Desharnais fait la moue quand on lui raconte l'anecdote. « C'est juste drôle qu'ils s'en souviennent aujourd'hui, dit-il en soupirant. Si j'étais camionneur, est-ce qu'ils se souviendraient de moi? Je me souviens vaguement de cette idée d'écrire à des équipes. C'était l'initiative d'un ami. On avait écrit à plusieurs clubs, mais je n'avais pas reçu beaucoup de réponses...»

«Je comprends sa réaction parce que personne ne lui a fait de fleur, mentionne Boucher. Tout le mérite lui revient. La plupart ont eu la même réaction que moi. Mais je me serais souvenu de lui de toute façon, comme je me rappelle de Dean Lygitsakos, à qui j'avais eu à expliquer à l'époque pourquoi je ne le gardais pas avec les Draveurs de Trois-Rivières.»

Un seul club avait ouvert la porte à Desharnais à l'époque, le Lightning du DG Jay Feaster.

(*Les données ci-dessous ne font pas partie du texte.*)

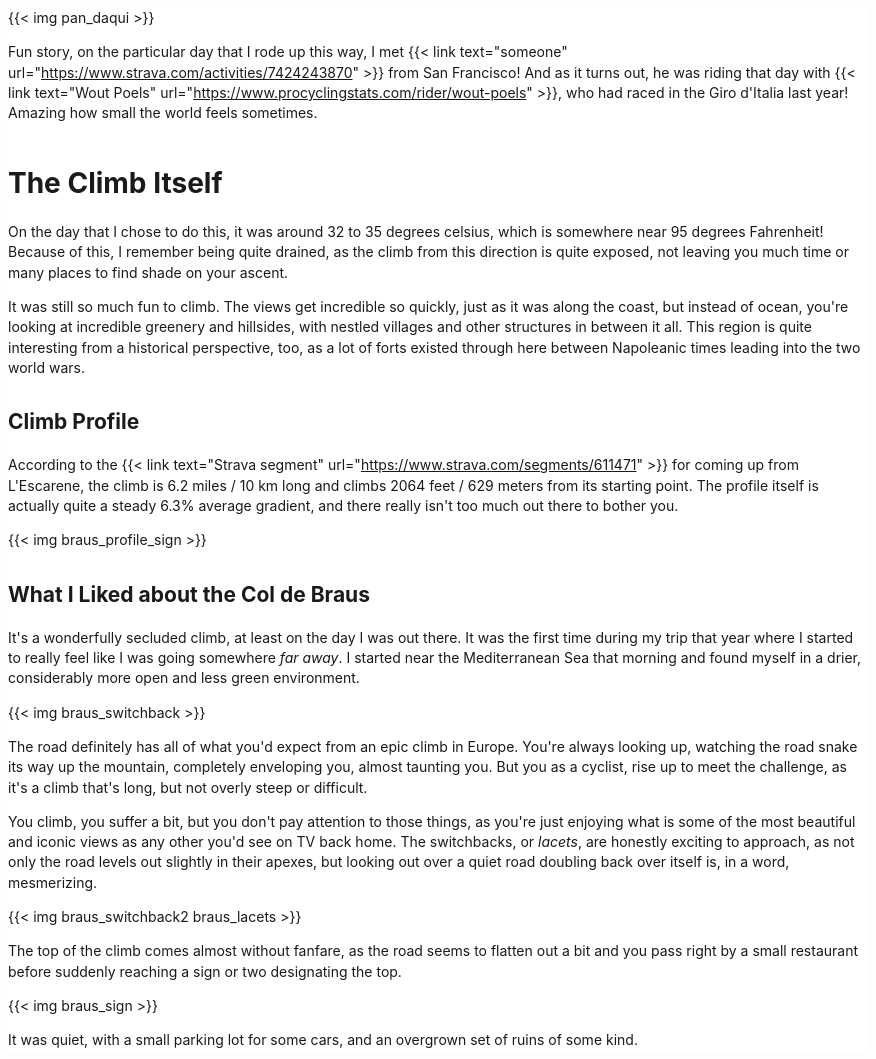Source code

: {{< img pan_daqui >}}

Fun story, on the particular day that I rode up this way, I met {{< link text="someone" url="https://www.strava.com/activities/7424243870" >}} from San Francisco! And as it turns out, he was riding that day with {{< link text="Wout Poels" url="https://www.procyclingstats.com/rider/wout-poels" >}}, who had raced in the Giro d'Italia last year! Amazing how small the world feels sometimes.

# The Climb Itself
On the day that I chose to do this, it was around 32 to 35 degrees celsius, which is somewhere near 95 degrees Fahrenheit! Because of this, I remember being quite drained, as the climb from this direction is quite exposed, not leaving you much time or many places to find shade on your ascent.

It was still so much fun to climb. The views get incredible so quickly, just as it was along the coast, but instead of ocean, you're looking at incredible greenery and hillsides, with nestled villages and other structures in between it all. This region is quite interesting from a historical perspective, too, as a lot of forts existed through here between Napoleanic times leading into the two world wars.

## Climb Profile
According to the {{< link text="Strava segment" url="https://www.strava.com/segments/611471" >}} for coming up from L'Escarene, the climb is 6.2 miles / 10 km long and climbs 2064 feet / 629 meters from its starting point. The profile itself is actually quite a steady 6.3% average gradient, and there really isn't too much out there to bother you.

{{< img braus_profile_sign >}}

## What I Liked about the Col de Braus
It's a wonderfully secluded climb, at least on the day I was out there. It was the first time during my trip that year where I started to really feel like I was going somewhere _far away_. I started near the Mediterranean Sea that morning and found myself in a drier, considerably more open and less green environment.

{{< img braus_switchback >}}

The road definitely has all of what you'd expect from an epic climb in Europe. You're always looking up, watching the road snake its way up the mountain, completely enveloping you, almost taunting you. But you as a cyclist, rise up to meet the challenge, as it's a climb that's long, but not overly steep or difficult.

You climb, you suffer a bit, but you don't pay attention to those things, as you're just enjoying what is some of the most beautiful and iconic views as any other you'd see on TV back home. The switchbacks, or _lacets_, are honestly exciting to approach, as not only the road levels out slightly in their apexes, but looking out over a quiet road doubling back over itself is, in a word, mesmerizing.

{{< img braus_switchback2 braus_lacets >}}

The top of the climb comes almost without fanfare, as the road seems to flatten out a bit and you pass right by a small restaurant before suddenly reaching a sign or two designating the top.

{{< img braus_sign >}}

It was quiet, with a small parking lot for some cars, and an overgrown set of ruins of some kind.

«Leur recruteur Bill Barber m'avait invité au camp des recrues, se souvient Desharnais. Ils m'ont finalement offert un contrat pour la Ligue de la Côte Est, mais j'ai préféré retourner avec Chicoutimi.»

Desharnais a obtenu sa chance de percer dans l'univers du hockey professionnel grâce à Guy Carbonneau, qui dirigeait alors le Canadien.

«C'est "Neppy" (Renald Nepton), notre soigneur, qui a dû parler à Guy, et probablement mon entraîneur Richard Martel aussi, relate Desharnais. "Neppy" a toujours cru en moi. Il me disait toujours que si ça ne fonctionnait pas quelque part, Carbo allait me donner un essai.»

«Étant gestionnaire des Saguenéens, je parle souvent avec "Neppy" et on tente toujours d'aider nos joueurs à percer, a dit Carbonneau au téléphone cette semaine. David a été un bon soldat pour nous pendant quatre ans, mais aussi un bon gars qui n'aurait jamais rien demandé. Vous ne me verrez pas dire aujourd'hui que je savais qu'il allait percer, mais je voulais au moins lui donner la chance de réaliser son rêve et je me disais: on ne sait jamais.»

Carbonneau en a parlé à Trevor Timmins. «Avec les statistiques qu'il avait au niveau junior, ç'a été plus facile à faire accepter, surtout pour un camp des recrues. Je n'ai pas eu un gros pitch à faire, en plus tout le monde de l'organisation l'avait vu jouer junior.»

Michel Boucher, qui travaillait désormais pour le Canadien, a été consulté.

«Trevor m'a téléphoné pour me demander ce que j'en pensais. Je croyais qu'il avait suffisamment de sens de hockey pour être invité. Est-ce qu'il peut jouer dans la LNH? Comme tout le monde aurait dit à l'époque, j'ai répondu à Trevor que je ne le croyais pas, mais qu'il pourrait être une vedette dans la Ligue de la Côte Est et ensuite évoluer dans la Ligue américaine.»

Desharnais a impressionné suffisamment pour décrocher un contrat des ligues mineures. Il a outrageusement dominé dans la Ligue de la Côte Est à Cincinnati avec 106 points en 68 matchs, avant de passer aux Bulldogs de Hamilton l'année suivante. Il avait 45 points en 35 matchs à sa troisième saison à Hamilton lorsqu'on l'a rappelé à Montréal pour ne plus jamais le rétrograder.

«Ça n'a pas été facile, relate Desharnais. C'est dur de percer quand on n'a pas été repêché. Je me souviens de mon premier camp des recrues. Carey Price était devant le filet, il venait de gagner la Coupe Calder, Ryan O'Byrne, qui avait joué déjà, était là aussi. J'étais intimidé. Et justement, c'est difficile de faire bonne impression la première fois parce qu'on est intimidé. La première année permet d'être prêt pour la deuxième. Mais quand on ne sait pas si on aura cette deuxième chance...»

Tout est bien qui finit bien pour un bon gars... et un sapré bon joueur.